Prof. dr. Veronika Hoffmann writes in German about recognition (Anerkennung). With her systematic analysis she proposes a theological understanding of the term. She situates our recognition of each other in ecumenical relations significantly in the framework of our being recognized by God.
Prof. dr. Gabriel Monet criticizes the fact that the processes that are regarded as significant (and as such are given implications for recognition and reception), take predominantly place at the level of church leadership and on a cognitive level. He makes an appeal for a “de-cognition of recognition.”
Dr. Petre Maican argues that the Orthodox church has an inner necessity for ecumenical dialogue.
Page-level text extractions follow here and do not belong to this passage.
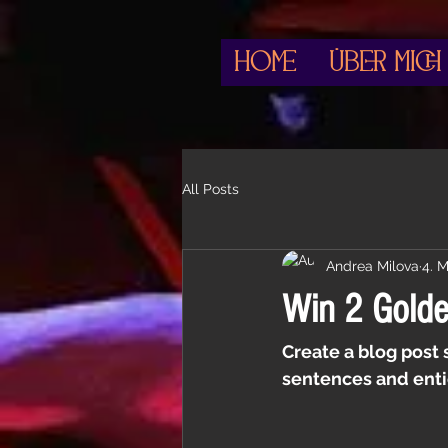
HOME
Über mich
All Posts
Andrea Milova
4. 
Win 2 Golden
Create a blog post 
sentences and enti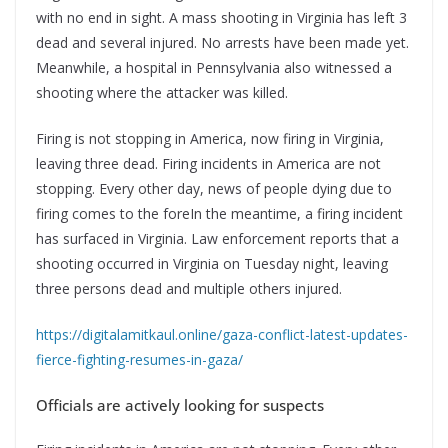
with no end in sight. A mass shooting in Virginia has left 3
dead and several injured. No arrests have been made yet.
Meanwhile, a hospital in Pennsylvania also witnessed a
shooting where the attacker was killed.
Firing is not stopping in America, now firing in Virginia,
leaving three dead. Firing incidents in America are not
stopping. Every other day, news of people dying due to
firing comes to the foreIn the meantime, a firing incident
has surfaced in Virginia. Law enforcement reports that a
shooting occurred in Virginia on Tuesday night, leaving
three persons dead and multiple others injured.
https://digitalamitkaul.online/gaza-conflict-latest-updates-
fierce-fighting-resumes-in-gaza/
Officials are actively looking for suspects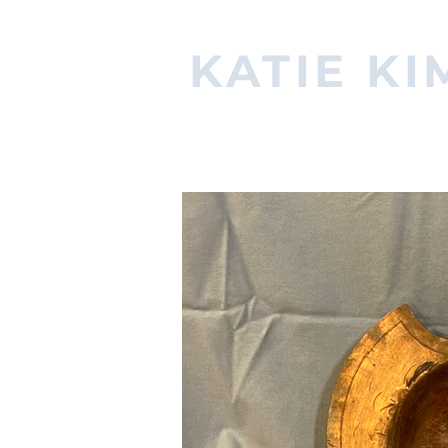
KATIE KI
PROPERTIES ARTISAN & MA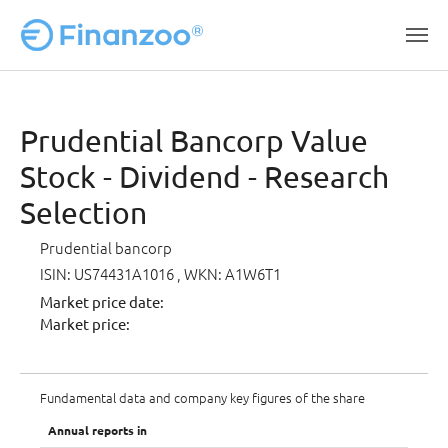
Skip to main content
Prudential Bancorp Value
Stock - Dividend - Research
Selection
Prudential bancorp
ISIN: US74431A1016
, WKN: A1W6T1
Market price date:
Market price:
Fundamental data and company key figures of the share
Annual reports in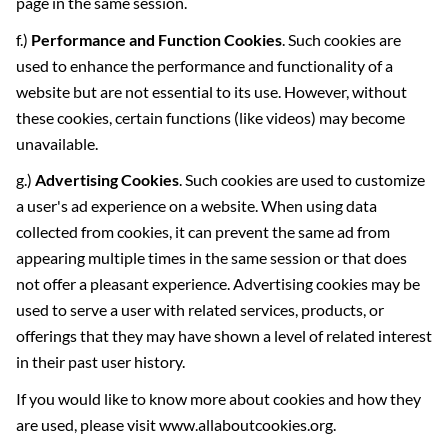
page in the same session.
f.)
Performance and Function Cookies
. Such cookies are
used to enhance the performance and functionality of a
website but are not essential to its use. However, without
these cookies, certain functions (like videos) may become
unavailable.
g.)
Advertising Cookies
. Such cookies are used to customize
a user's ad experience on a website. When using data
collected from cookies, it can prevent the same ad from
appearing multiple times in the same session or that does
not offer a pleasant experience. Advertising cookies may be
used to serve a user with related services, products, or
offerings that they may have shown a level of related interest
in their past user history.
If you would like to know more about cookies and how they
are used, please visit www.allaboutcookies.org.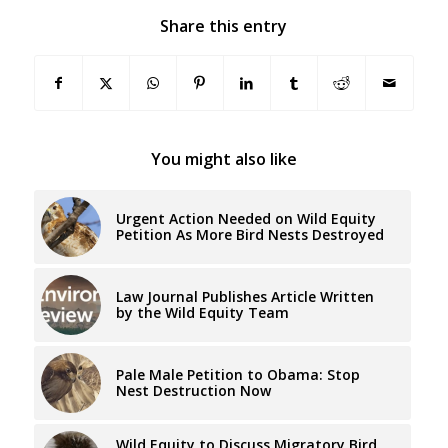
Share this entry
You might also like
Urgent Action Needed on Wild Equity
Petition As More Bird Nests Destroyed
Law Journal Publishes Article Written
by the Wild Equity Team
Pale Male Petition to Obama: Stop
Nest Destruction Now
Wild Equity to Discuss Migratory Bird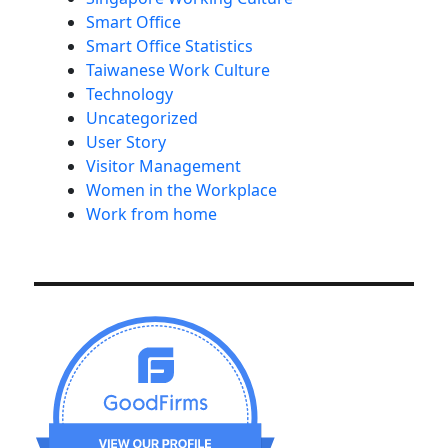
Smart Office
Smart Office Statistics
Taiwanese Work Culture
Technology
Uncategorized
User Story
Visitor Management
Women in the Workplace
Work from home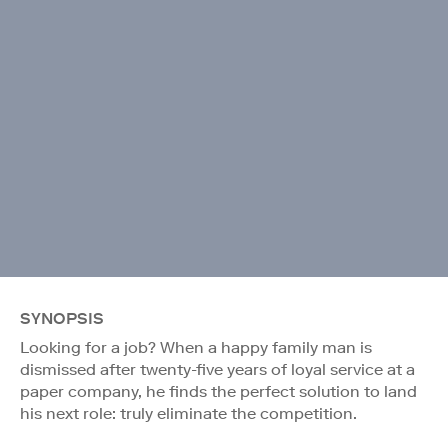
SYNOPSIS
Looking for a job? When a happy family man is
dismissed after twenty-five years of loyal service at a
paper company, he finds the perfect solution to land
his next role: truly eliminate the competition.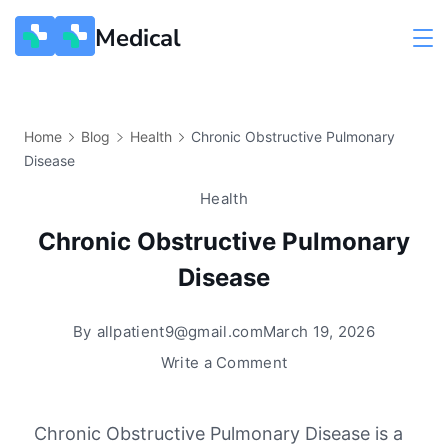
Medical
Home
Blog
Health
Chronic Obstructive Pulmonary
Disease
Health
Chronic Obstructive Pulmonary
Disease
By
allpatient9@gmail.com
March 19, 2026
Write a Comment
Chronic Obstructive Pulmonary Disease
is a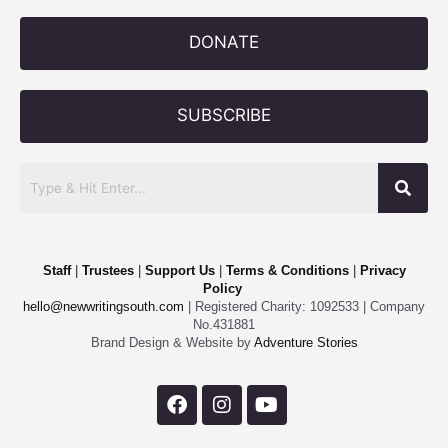
DONATE
SUBSCRIBE
Staff
|
Trustees
|
Support Us
|
Terms & Conditions
|
Privacy
Policy
hello@newwritingsouth.com
| Registered Charity: 1092533 | Company
No.431881
Brand Design & Website by
Adventure Stories
F
I
Y
a
n
o
c
s
u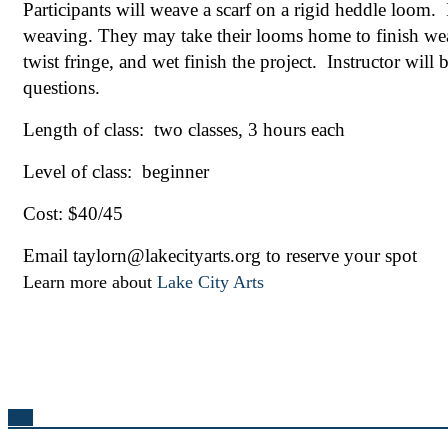
Participants will weave a scarf on a rigid heddle loom.  
weaving. They may take their looms home to finish weavi
twist fringe, and wet finish the project.  Instructor will
questions.
Length of class:  two classes, 3 hours each 
Level of class:  beginner
Cost: $40/45
Email taylorn@lakecityarts.org to reserve your spot
Learn more about
Lake City Arts
Top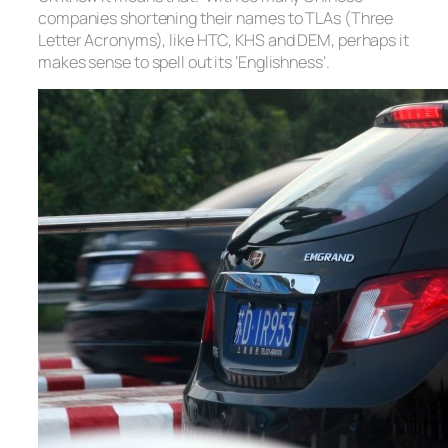
companies shortening their names to TLAs (Three
Letter Acronyms), like HTC, KHS and DEM, perhaps it
makes sense to spell out its ‘Englishness’.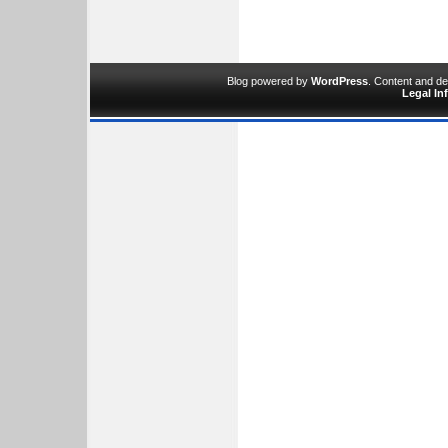
Blog powered by
WordPress
. Content and d
Legal In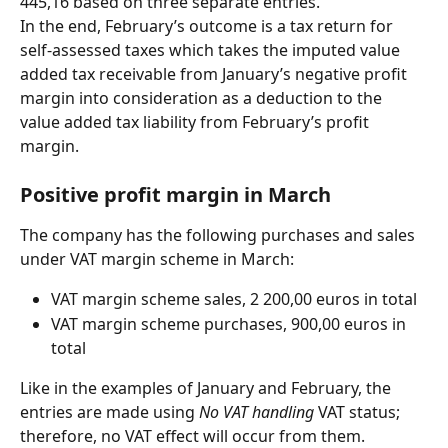
445,16 based on three separate entries.
In the end, February’s outcome is a tax return for 
self-assessed taxes which takes the imputed value 
added tax receivable from January’s negative profit 
margin into consideration as a deduction to the 
value added tax liability from February’s profit 
margin.
Positive profit margin in March
The company has the following purchases and sales 
under VAT margin scheme in March:
VAT margin scheme sales, 2 200,00 euros in total
VAT margin scheme purchases, 900,00 euros in 
total
Like in the examples of January and February, the 
entries are made using 
No VAT handling
 VAT status; 
therefore, no VAT effect will occur from them.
Opposing the idea that the Orthodox participation in the ecumenical movement solely consists of proclaiming the truth of the Gospel and patristic tradition, Maican advocates the conviction that the Orthodox understanding of the faith can be genuinely enriched and deepened by its dialogue partners. But how open are the Orthodox churches to acknowledging other Christian communities and their theological contribution?
Viorel Coman MA explores ecumenical strategies for fruitful dialogue. He compares Romanian theologian Dumitru Stăniloae’s concept of ‘open sobornicity’ with British scholar Paul Murray’s ‘receptive ecumenism’. In doing so, Coman seeks the balance between the roles of teacher and student, which churches have in the ecumenical dialogue.
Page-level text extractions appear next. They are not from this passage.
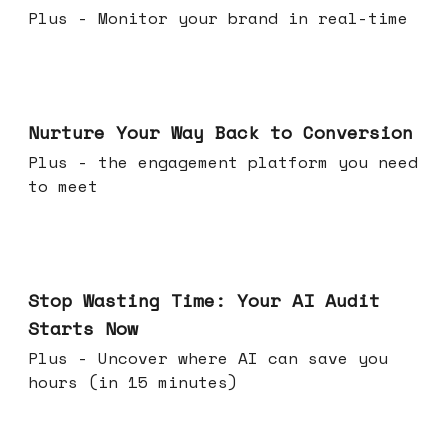
Plus - Monitor your brand in real-time
Mar 25, 2026
Nurture Your Way Back to Conversion
Plus - the engagement platform you need
to meet
Mar 18, 2026
Stop Wasting Time: Your AI Audit
Starts Now
Plus - Uncover where AI can save you
hours (in 15 minutes)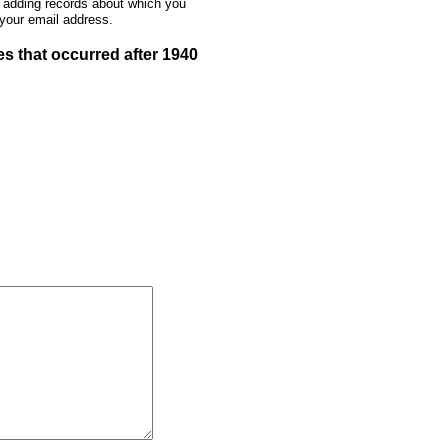
e adding records about which you
 your email address.
s that occurred after 1940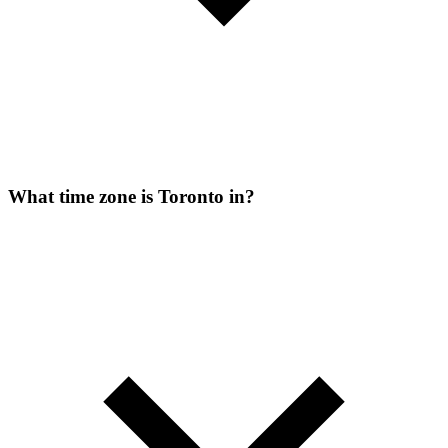
What time zone is Toronto in?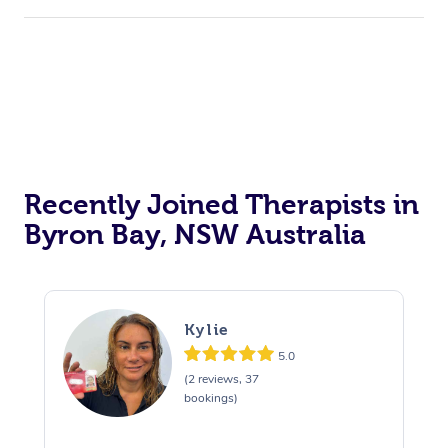
Recently Joined Therapists in
Byron Bay, NSW Australia
Kylie
5.0
(2 reviews, 37
bookings)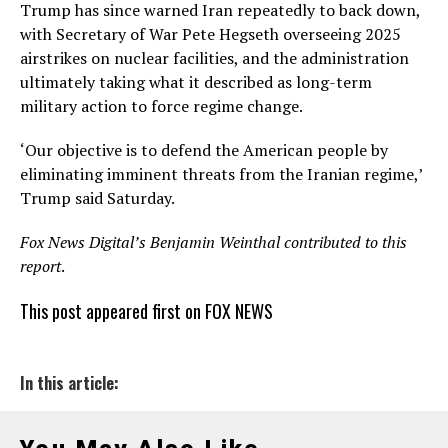
Trump has since warned Iran repeatedly to back down,
with Secretary of War Pete Hegseth overseeing 2025
airstrikes on nuclear facilities, and the administration
ultimately taking what it described as long-term
military action to force regime change.
‘Our objective is to defend the American people by
eliminating imminent threats from the Iranian regime,’
Trump said Saturday.
Fox News Digital’s Benjamin Weinthal contributed to this
report
.
This post appeared first on FOX NEWS
In this article:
Dr. Jelle Creemers introduces the challenging perspective of the Free Churches on recognition and reception. Because of their ecclesiological presuppositions, which are so different from the standpoints of the traditional churches, their involvement adds a new and demanding dynamic to the ecumenical process.
Giulia Casadei MA and Fokke Wouda MA work on PhD projects about Eucharistic sharing in ecumenical relations; a pressing, yet controversial topic in Roman Catholic ecumenical engagement. As they both encounter questions concerning the terminology of this field, they decided on writing an article together, in which they search for a suitable term to describe the phenomenon that they study. Their paper was only written after the consultation, but since it fits to the theme of the consultation “Just do it?!”, it is included in this issue.